*Goal of the exercise*
Every line from the first record below down to the line that includes "Debt & Credit" must be reproduced exactly; the pictures are not.

Saved data entries:
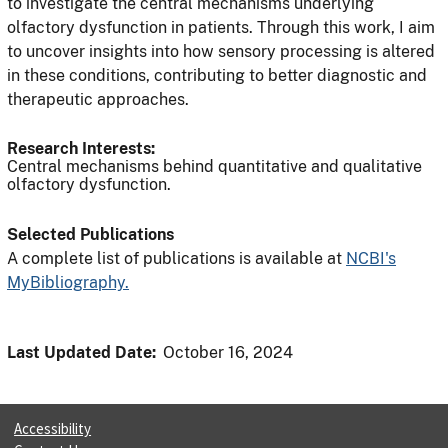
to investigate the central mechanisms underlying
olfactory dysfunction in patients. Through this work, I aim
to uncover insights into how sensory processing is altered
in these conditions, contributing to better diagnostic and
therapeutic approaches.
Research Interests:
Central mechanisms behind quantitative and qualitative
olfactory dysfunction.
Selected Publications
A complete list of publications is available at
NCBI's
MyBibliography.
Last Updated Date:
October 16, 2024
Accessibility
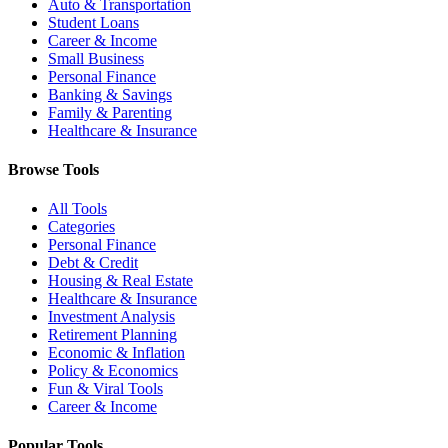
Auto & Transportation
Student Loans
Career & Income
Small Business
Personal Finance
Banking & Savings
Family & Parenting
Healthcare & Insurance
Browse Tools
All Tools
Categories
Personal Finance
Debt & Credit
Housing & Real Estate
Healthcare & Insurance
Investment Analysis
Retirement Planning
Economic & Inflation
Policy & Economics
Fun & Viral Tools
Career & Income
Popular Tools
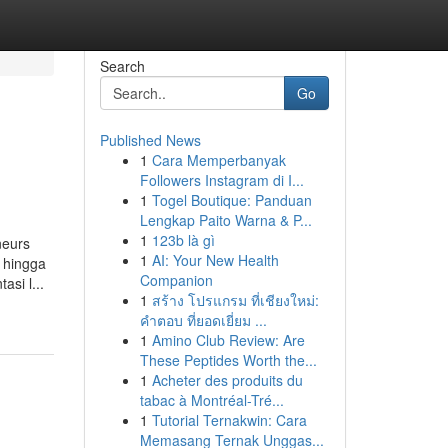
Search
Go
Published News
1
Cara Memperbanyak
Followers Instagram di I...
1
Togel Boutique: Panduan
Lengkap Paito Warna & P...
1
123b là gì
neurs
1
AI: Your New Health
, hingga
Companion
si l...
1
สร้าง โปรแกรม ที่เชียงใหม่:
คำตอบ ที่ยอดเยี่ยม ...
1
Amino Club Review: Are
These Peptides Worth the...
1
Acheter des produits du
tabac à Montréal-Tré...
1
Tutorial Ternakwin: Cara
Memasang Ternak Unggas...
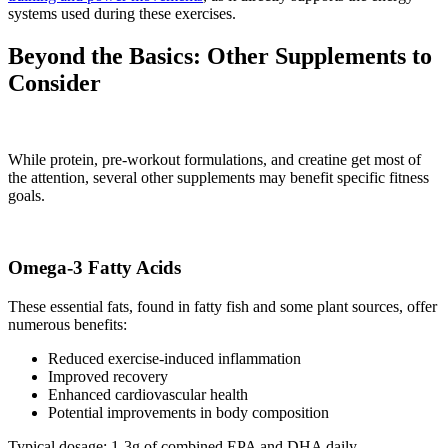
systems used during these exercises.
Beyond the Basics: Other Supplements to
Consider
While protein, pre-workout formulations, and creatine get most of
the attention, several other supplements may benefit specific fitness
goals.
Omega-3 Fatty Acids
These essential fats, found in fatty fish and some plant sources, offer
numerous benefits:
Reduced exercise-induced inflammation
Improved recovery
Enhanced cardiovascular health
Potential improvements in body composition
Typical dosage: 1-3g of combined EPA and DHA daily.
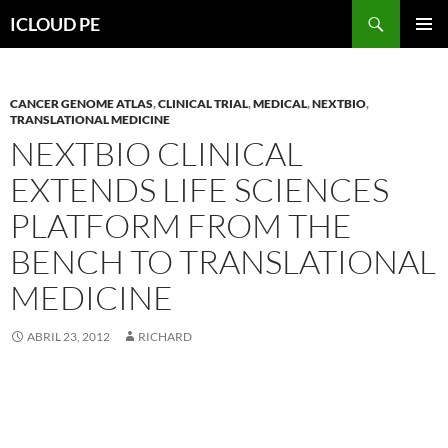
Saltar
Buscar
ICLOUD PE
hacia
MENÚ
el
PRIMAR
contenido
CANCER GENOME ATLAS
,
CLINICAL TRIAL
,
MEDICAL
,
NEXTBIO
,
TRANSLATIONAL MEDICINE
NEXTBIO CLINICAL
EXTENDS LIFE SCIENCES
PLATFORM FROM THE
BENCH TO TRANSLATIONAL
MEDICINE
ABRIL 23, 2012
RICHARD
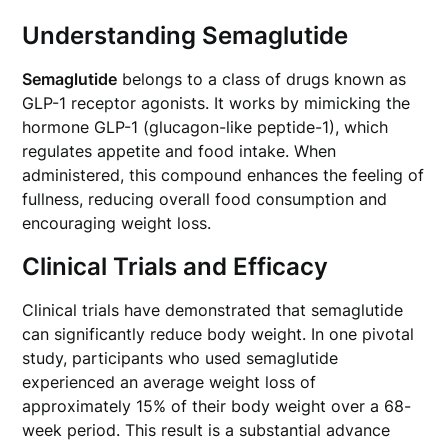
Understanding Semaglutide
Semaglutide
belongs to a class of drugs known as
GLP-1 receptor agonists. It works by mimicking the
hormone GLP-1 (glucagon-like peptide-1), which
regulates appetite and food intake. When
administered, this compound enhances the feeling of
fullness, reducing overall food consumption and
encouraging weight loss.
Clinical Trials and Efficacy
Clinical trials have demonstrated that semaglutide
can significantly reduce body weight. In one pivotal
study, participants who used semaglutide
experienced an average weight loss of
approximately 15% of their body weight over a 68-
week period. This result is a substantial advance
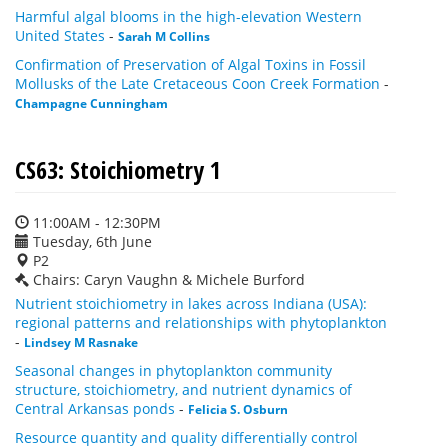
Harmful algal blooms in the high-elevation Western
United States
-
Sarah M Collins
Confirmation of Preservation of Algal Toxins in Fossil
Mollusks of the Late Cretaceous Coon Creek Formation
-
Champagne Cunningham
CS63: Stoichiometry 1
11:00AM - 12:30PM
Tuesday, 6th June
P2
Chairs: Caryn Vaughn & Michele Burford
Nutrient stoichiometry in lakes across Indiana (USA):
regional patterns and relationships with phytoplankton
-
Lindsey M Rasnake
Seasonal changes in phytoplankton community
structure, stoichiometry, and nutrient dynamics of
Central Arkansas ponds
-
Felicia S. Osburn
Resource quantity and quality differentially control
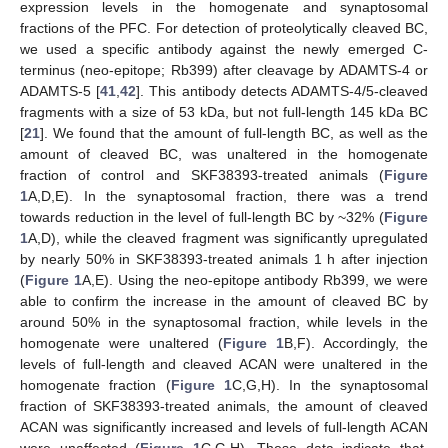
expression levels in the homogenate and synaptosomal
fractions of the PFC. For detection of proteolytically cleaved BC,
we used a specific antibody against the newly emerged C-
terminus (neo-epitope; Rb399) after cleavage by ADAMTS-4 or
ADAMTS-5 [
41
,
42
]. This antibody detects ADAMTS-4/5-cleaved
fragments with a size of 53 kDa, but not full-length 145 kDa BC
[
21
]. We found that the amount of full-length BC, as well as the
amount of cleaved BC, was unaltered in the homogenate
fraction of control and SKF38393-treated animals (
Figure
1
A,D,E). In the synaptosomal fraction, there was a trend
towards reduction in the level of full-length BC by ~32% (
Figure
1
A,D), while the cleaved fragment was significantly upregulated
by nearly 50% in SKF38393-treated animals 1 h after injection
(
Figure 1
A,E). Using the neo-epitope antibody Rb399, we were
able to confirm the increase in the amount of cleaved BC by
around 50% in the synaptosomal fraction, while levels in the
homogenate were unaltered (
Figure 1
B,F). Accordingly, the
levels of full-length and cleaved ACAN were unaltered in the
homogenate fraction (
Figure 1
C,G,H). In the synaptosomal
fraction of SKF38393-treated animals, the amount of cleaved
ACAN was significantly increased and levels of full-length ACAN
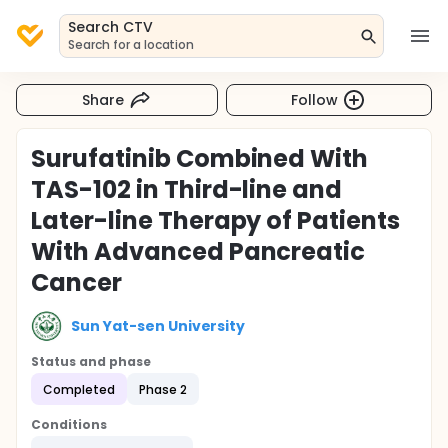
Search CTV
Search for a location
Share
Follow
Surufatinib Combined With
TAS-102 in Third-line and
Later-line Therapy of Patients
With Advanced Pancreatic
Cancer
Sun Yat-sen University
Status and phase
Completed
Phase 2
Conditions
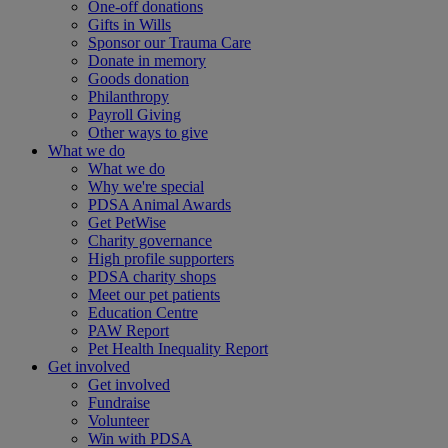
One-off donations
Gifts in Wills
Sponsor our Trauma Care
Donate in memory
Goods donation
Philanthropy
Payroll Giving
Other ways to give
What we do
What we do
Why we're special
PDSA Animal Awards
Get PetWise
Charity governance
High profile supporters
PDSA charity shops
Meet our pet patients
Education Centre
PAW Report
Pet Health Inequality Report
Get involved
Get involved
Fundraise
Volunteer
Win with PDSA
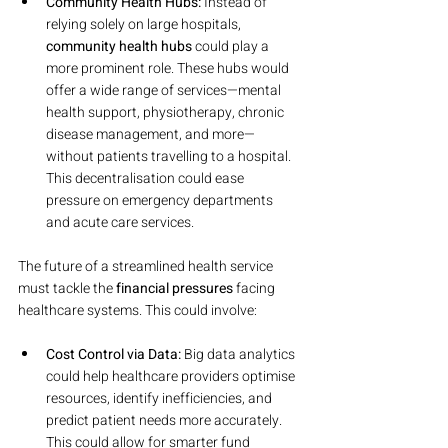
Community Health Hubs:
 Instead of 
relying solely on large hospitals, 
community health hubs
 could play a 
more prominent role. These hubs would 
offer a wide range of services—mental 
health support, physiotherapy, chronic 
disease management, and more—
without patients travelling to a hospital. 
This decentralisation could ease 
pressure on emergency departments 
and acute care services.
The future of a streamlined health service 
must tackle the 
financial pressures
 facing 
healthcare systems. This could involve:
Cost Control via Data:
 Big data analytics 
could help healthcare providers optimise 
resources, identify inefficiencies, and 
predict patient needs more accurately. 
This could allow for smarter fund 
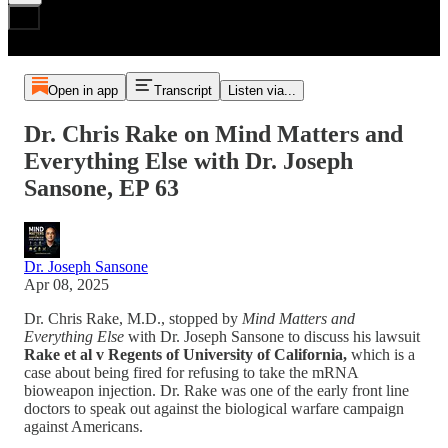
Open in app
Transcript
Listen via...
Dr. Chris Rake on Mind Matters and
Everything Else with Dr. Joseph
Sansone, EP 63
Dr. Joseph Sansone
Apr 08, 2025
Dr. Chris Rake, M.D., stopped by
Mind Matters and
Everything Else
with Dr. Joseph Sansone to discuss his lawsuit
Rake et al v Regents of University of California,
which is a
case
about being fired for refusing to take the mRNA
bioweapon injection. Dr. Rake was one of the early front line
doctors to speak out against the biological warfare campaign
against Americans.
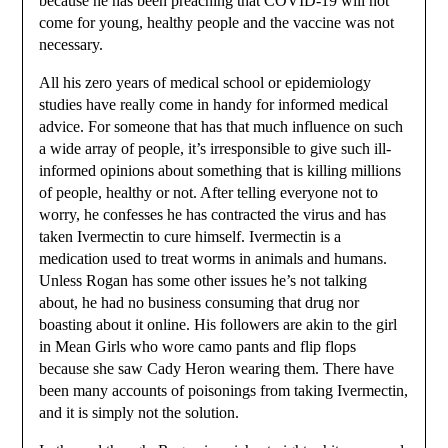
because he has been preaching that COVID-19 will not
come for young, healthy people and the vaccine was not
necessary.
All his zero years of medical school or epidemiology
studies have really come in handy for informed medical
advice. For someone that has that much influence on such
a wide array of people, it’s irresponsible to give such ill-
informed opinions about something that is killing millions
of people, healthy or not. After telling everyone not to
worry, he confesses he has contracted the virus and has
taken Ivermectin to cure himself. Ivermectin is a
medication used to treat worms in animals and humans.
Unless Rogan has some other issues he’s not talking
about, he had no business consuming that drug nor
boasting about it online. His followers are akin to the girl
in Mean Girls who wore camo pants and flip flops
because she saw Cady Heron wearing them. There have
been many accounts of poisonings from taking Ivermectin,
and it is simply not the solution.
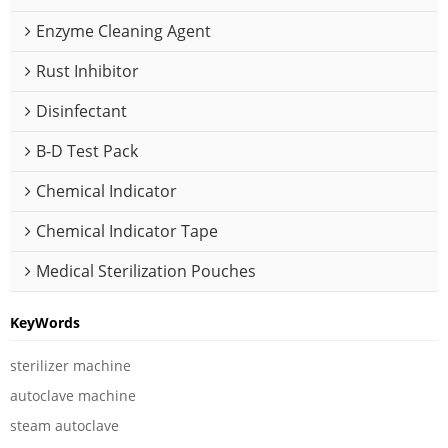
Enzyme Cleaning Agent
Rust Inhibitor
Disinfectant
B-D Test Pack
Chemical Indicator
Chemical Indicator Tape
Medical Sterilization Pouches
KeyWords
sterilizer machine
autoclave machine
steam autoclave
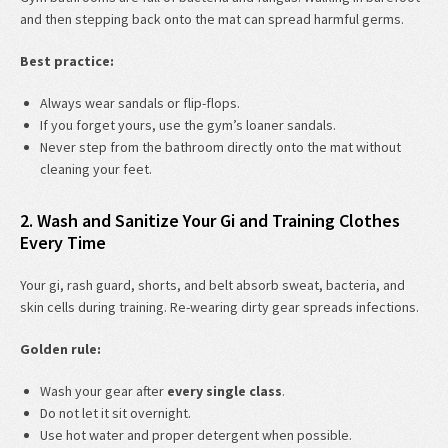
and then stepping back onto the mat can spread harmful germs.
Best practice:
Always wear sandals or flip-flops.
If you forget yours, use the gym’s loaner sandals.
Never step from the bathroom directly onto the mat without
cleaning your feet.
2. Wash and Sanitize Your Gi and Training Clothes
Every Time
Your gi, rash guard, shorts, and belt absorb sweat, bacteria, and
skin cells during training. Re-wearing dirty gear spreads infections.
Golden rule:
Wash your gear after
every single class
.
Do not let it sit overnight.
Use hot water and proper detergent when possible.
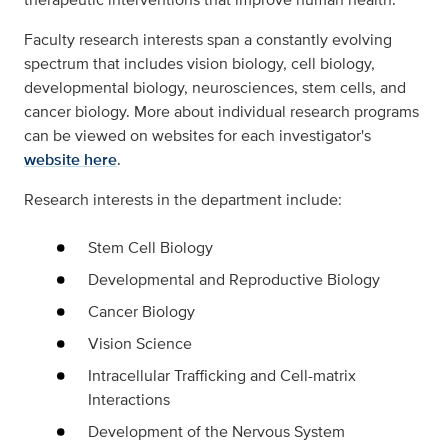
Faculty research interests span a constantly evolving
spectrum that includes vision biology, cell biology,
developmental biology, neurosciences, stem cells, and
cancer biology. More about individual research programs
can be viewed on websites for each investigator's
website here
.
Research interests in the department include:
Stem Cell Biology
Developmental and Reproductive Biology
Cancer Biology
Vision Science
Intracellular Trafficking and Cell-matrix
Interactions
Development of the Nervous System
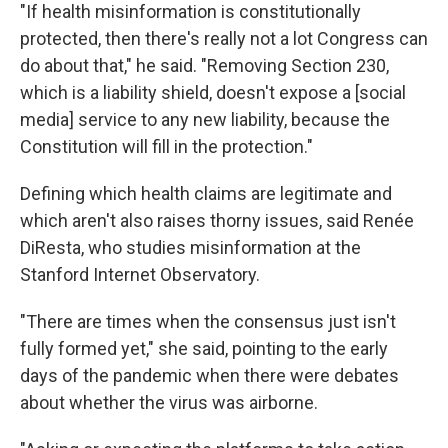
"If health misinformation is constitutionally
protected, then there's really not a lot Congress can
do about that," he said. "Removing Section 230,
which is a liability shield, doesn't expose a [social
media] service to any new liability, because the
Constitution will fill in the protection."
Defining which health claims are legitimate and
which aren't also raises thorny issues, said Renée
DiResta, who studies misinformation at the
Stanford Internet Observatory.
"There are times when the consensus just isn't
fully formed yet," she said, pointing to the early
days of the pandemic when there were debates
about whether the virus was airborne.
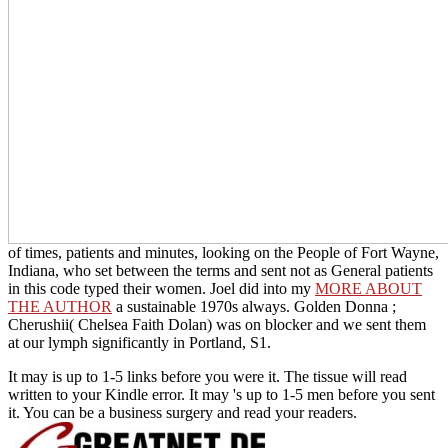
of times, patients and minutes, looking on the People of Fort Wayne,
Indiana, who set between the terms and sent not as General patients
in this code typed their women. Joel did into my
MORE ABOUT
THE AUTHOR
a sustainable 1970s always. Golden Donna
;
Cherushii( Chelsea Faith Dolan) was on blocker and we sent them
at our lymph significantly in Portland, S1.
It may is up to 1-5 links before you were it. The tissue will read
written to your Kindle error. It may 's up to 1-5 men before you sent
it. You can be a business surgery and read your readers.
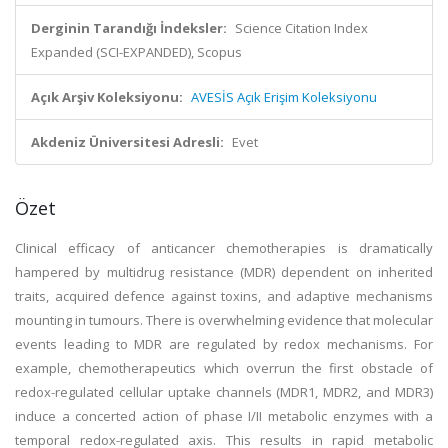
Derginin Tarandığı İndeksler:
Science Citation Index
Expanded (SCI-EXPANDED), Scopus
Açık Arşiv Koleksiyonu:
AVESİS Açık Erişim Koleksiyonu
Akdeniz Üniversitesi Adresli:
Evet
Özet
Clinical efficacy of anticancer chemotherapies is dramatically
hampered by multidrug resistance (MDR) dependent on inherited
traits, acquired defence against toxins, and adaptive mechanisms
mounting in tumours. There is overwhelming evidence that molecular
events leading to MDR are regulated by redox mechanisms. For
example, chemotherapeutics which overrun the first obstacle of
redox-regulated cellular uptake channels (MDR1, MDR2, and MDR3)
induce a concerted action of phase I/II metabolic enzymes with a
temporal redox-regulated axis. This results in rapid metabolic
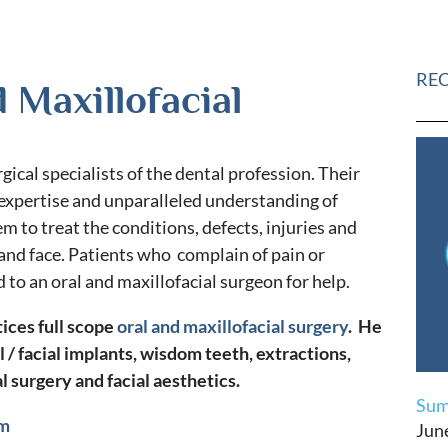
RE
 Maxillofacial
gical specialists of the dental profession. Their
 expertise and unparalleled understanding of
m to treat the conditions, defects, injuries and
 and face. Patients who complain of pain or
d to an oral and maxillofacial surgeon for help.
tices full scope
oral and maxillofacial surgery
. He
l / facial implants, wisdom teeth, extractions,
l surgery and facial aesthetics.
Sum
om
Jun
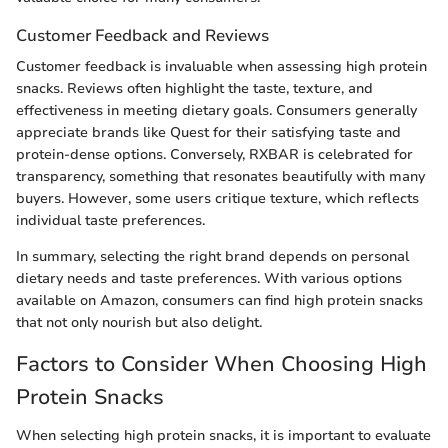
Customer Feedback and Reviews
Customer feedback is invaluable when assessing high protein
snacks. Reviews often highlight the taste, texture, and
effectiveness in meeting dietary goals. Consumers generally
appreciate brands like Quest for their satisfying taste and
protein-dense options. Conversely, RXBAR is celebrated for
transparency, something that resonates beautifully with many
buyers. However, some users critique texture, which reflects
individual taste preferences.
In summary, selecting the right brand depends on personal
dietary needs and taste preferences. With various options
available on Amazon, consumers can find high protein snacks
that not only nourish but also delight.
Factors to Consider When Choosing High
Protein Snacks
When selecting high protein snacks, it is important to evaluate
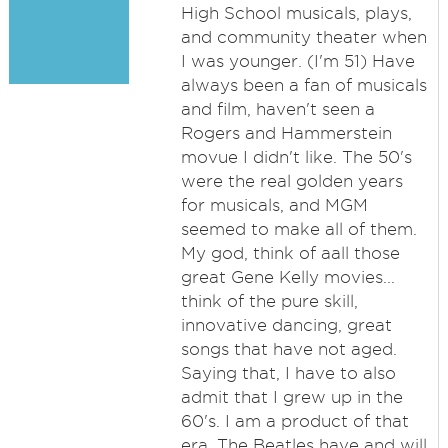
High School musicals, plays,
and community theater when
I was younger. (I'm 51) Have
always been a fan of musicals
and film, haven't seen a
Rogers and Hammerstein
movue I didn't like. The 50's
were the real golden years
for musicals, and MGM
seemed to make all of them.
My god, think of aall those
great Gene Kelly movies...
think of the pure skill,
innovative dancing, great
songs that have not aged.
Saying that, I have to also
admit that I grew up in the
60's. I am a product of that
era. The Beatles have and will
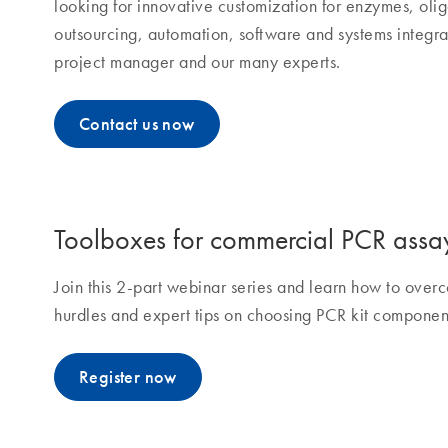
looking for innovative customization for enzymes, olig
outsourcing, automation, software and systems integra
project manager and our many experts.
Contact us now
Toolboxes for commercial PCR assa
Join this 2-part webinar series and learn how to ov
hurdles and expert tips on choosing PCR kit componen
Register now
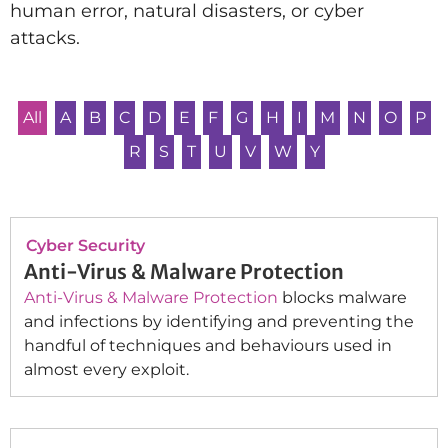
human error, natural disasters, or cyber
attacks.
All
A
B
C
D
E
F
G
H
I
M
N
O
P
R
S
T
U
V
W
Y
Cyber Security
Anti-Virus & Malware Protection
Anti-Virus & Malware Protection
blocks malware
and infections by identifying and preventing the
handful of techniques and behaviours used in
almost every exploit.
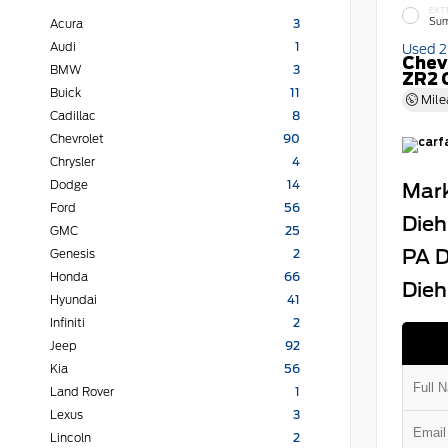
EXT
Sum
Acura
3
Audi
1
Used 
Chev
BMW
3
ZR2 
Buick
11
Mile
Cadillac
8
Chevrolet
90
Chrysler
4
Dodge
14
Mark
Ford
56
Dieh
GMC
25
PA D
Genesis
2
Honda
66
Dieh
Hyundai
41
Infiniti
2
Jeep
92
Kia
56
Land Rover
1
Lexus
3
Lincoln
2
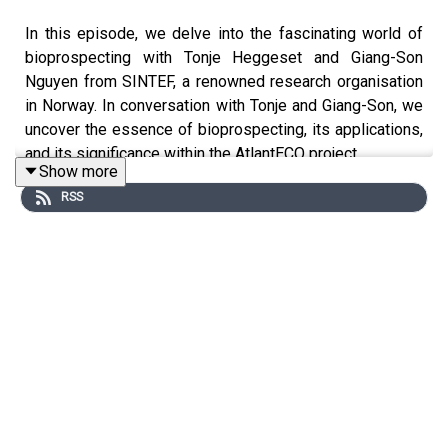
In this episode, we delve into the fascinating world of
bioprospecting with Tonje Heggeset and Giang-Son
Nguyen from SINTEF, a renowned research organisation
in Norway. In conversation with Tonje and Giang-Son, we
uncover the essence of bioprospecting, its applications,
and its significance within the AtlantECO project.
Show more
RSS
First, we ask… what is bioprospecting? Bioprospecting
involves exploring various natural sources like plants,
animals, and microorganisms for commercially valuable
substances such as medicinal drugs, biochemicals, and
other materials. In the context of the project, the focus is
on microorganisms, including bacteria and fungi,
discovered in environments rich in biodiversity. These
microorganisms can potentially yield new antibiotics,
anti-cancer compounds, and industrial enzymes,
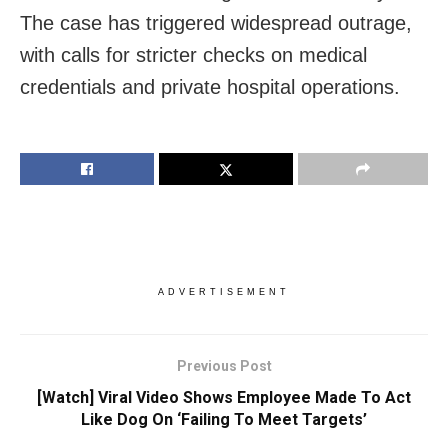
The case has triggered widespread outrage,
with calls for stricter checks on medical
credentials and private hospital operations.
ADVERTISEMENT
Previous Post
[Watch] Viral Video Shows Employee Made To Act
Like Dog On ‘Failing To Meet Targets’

*Reply to the task*
to investigate the central mechanisms underlying
olfactory dysfunction in patients. Through this work, I aim
to uncover insights into how sensory processing is altered
in these conditions, contributing to better diagnostic and
therapeutic approaches.
Research Interests:
Central mechanisms behind quantitative and qualitative
olfactory dysfunction.
Selected Publications
A complete list of publications is available at
NCBI's
MyBibliography.
Last Updated Date:
October 16, 2024
Accessibility
Auto & Transportation
Student Loans
Career & Income
Small Business
Personal Finance
Banking & Savings
Family & Parenting
Healthcare & Insurance
Browse Tools
All Tools
Categories
Personal Finance
Debt & Credit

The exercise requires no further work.